## PROBLEM TO SOLVE
Look below and pull out each line with the word "generales".

## RECORDS SUPPLIED

*** Begin section ***

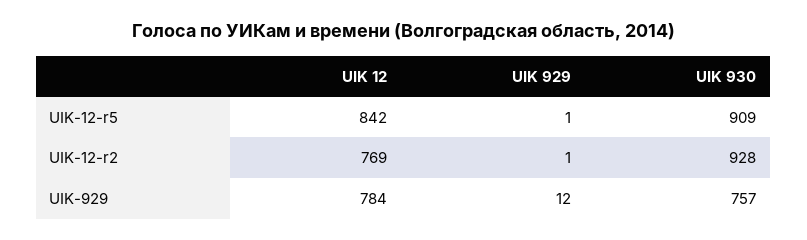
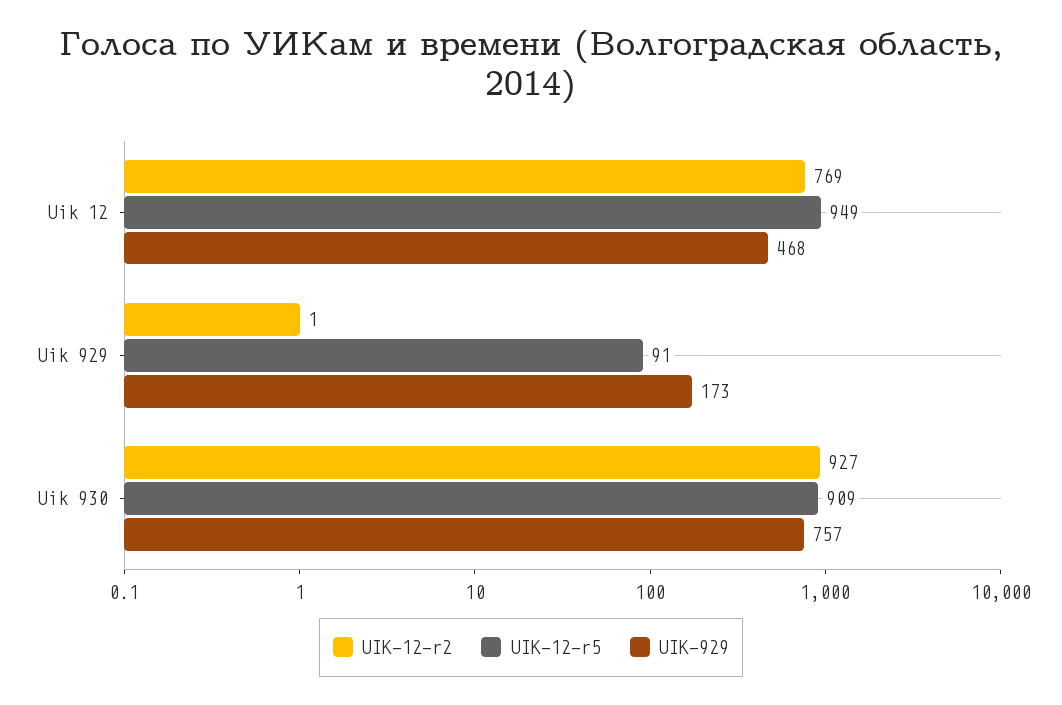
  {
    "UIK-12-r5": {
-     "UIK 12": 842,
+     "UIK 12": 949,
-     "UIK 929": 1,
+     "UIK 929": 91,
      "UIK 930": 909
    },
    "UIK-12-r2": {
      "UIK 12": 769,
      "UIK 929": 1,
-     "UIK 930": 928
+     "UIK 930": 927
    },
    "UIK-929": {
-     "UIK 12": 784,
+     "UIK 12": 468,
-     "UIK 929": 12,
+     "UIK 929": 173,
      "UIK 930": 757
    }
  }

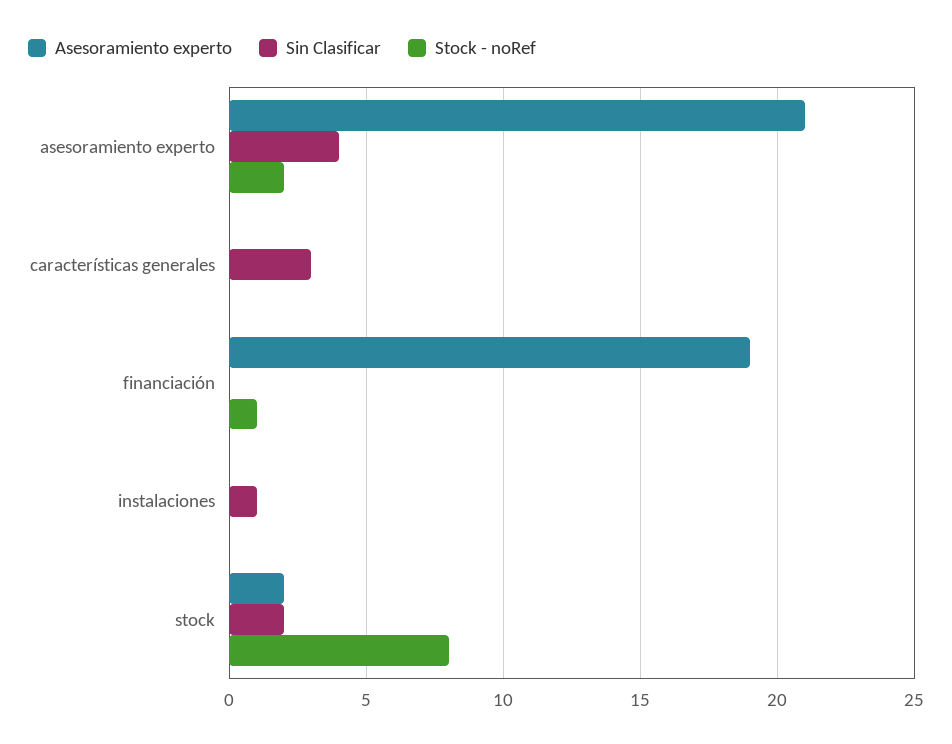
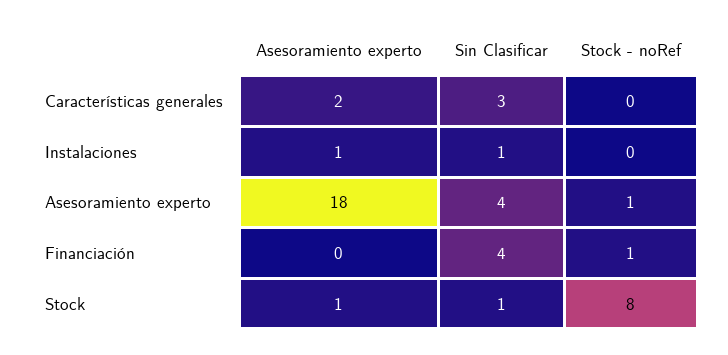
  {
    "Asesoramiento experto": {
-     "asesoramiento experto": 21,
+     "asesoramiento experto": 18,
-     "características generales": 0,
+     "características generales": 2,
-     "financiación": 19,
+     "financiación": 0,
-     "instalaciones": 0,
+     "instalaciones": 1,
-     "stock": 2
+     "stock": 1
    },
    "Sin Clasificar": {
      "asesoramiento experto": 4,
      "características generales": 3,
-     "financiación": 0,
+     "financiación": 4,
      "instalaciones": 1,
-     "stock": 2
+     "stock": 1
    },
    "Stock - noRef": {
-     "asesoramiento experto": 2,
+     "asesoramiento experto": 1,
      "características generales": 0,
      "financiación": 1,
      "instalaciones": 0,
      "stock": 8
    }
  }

*** End section ***
*** Begin section ***

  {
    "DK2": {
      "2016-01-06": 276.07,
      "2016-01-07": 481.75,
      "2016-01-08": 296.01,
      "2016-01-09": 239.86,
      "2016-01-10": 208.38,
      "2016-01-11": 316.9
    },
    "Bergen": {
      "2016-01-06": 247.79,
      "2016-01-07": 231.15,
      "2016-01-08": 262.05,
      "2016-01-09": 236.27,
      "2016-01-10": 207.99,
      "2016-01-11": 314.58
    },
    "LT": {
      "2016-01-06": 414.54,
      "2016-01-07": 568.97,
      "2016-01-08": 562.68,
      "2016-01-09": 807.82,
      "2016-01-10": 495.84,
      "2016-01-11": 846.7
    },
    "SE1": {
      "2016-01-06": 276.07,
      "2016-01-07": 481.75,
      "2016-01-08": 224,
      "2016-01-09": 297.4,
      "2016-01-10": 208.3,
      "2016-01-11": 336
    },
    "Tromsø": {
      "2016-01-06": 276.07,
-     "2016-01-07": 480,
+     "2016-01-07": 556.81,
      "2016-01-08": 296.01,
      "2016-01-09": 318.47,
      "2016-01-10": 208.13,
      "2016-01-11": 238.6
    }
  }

*** End section ***
*** Begin section ***

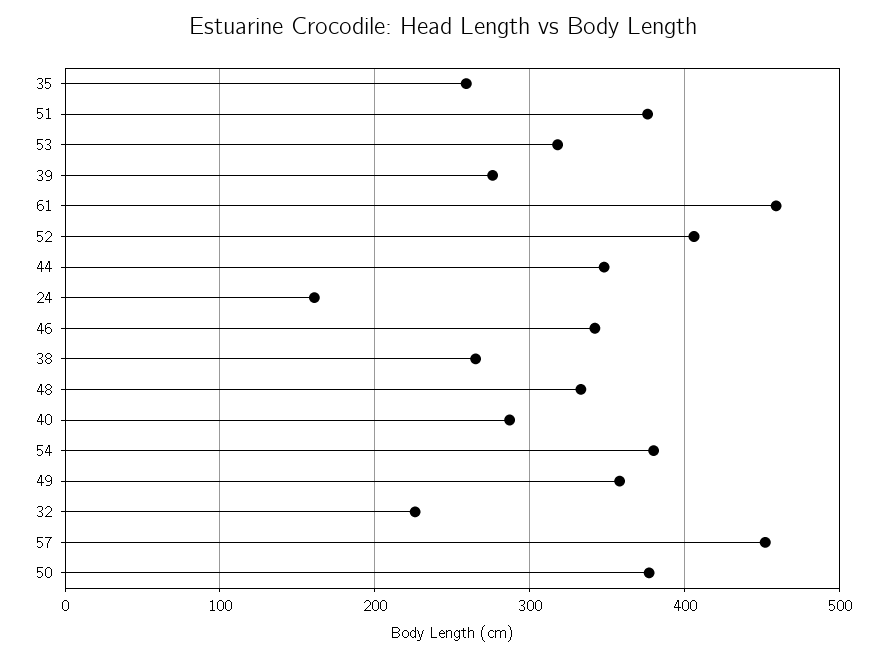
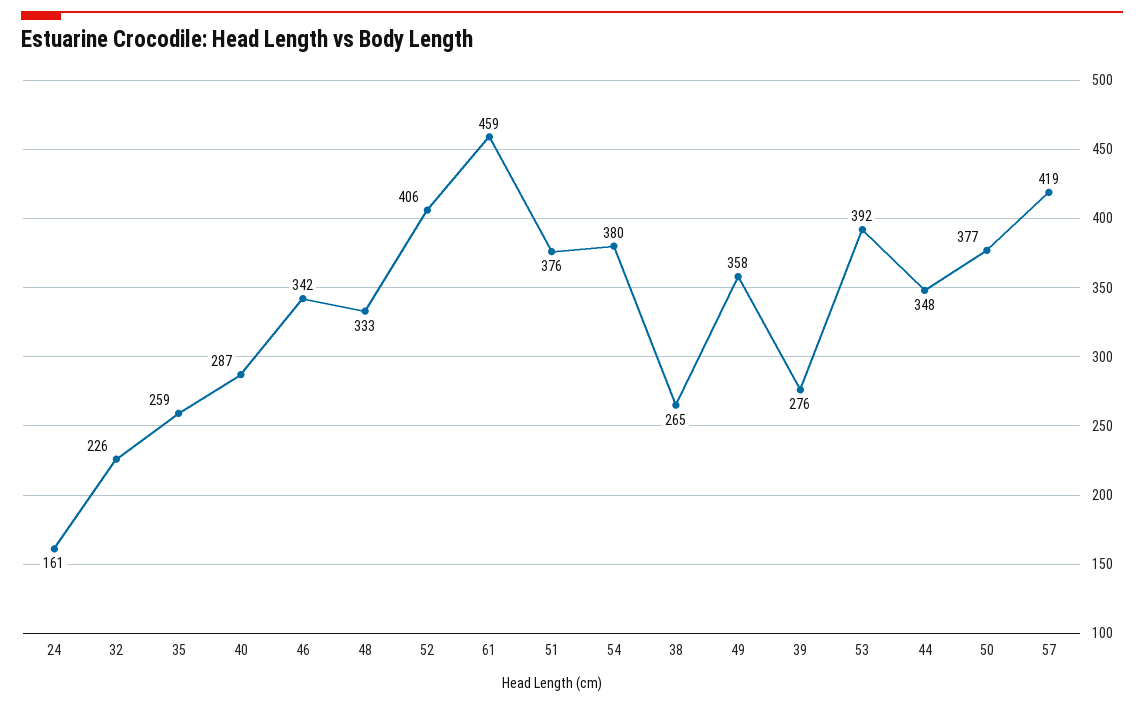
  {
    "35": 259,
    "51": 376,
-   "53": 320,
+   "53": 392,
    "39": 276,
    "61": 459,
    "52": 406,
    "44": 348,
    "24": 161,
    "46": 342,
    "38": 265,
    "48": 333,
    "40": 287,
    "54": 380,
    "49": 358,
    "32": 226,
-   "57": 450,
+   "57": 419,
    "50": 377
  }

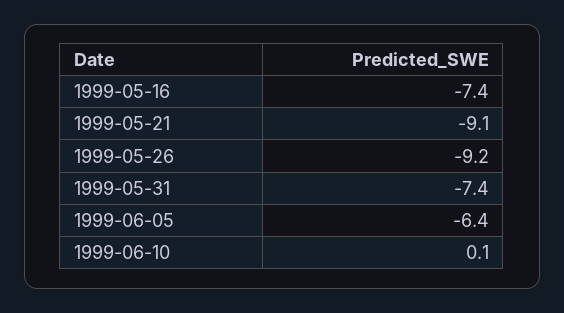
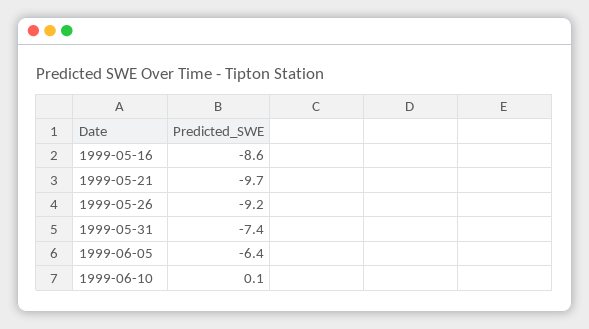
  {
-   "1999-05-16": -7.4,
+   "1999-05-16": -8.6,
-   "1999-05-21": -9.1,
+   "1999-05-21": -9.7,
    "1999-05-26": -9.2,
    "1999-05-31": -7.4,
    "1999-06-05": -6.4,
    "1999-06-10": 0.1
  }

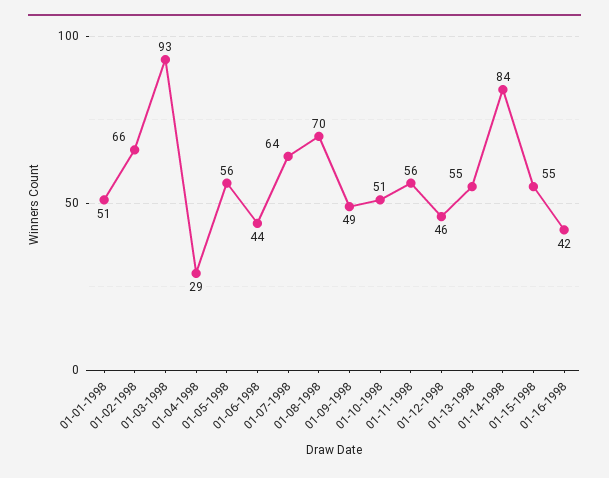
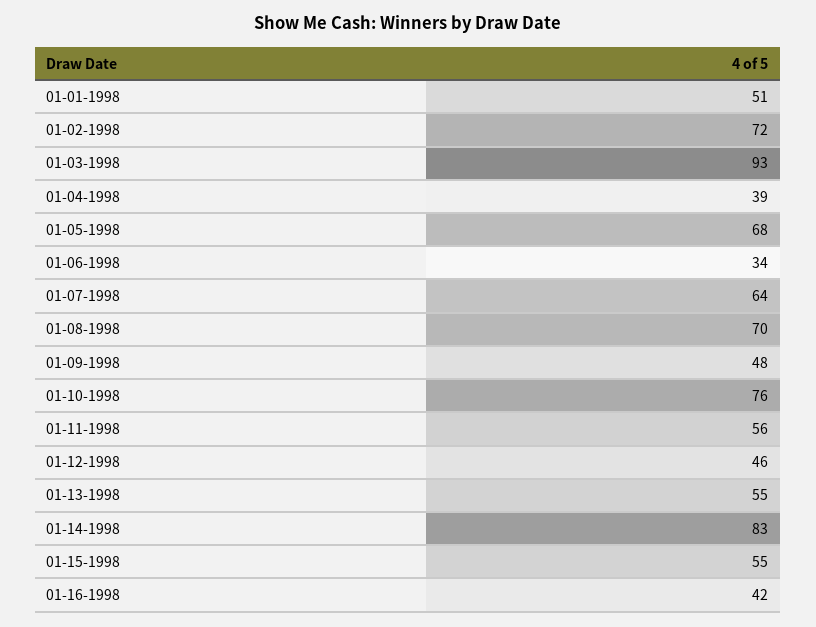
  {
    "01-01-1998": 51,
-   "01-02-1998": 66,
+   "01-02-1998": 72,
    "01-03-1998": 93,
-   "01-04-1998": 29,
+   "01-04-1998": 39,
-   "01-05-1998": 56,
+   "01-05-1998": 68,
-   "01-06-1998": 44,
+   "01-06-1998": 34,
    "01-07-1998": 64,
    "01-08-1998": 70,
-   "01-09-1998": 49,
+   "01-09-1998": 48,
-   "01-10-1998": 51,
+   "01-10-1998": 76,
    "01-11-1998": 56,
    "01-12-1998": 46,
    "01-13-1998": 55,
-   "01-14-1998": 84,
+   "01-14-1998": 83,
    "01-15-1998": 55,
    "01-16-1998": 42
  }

*** End section ***

## WRITTEN RESPONSE
-     "características generales": 0,
+     "características generales": 2,
      "características generales": 3,
      "características generales": 0,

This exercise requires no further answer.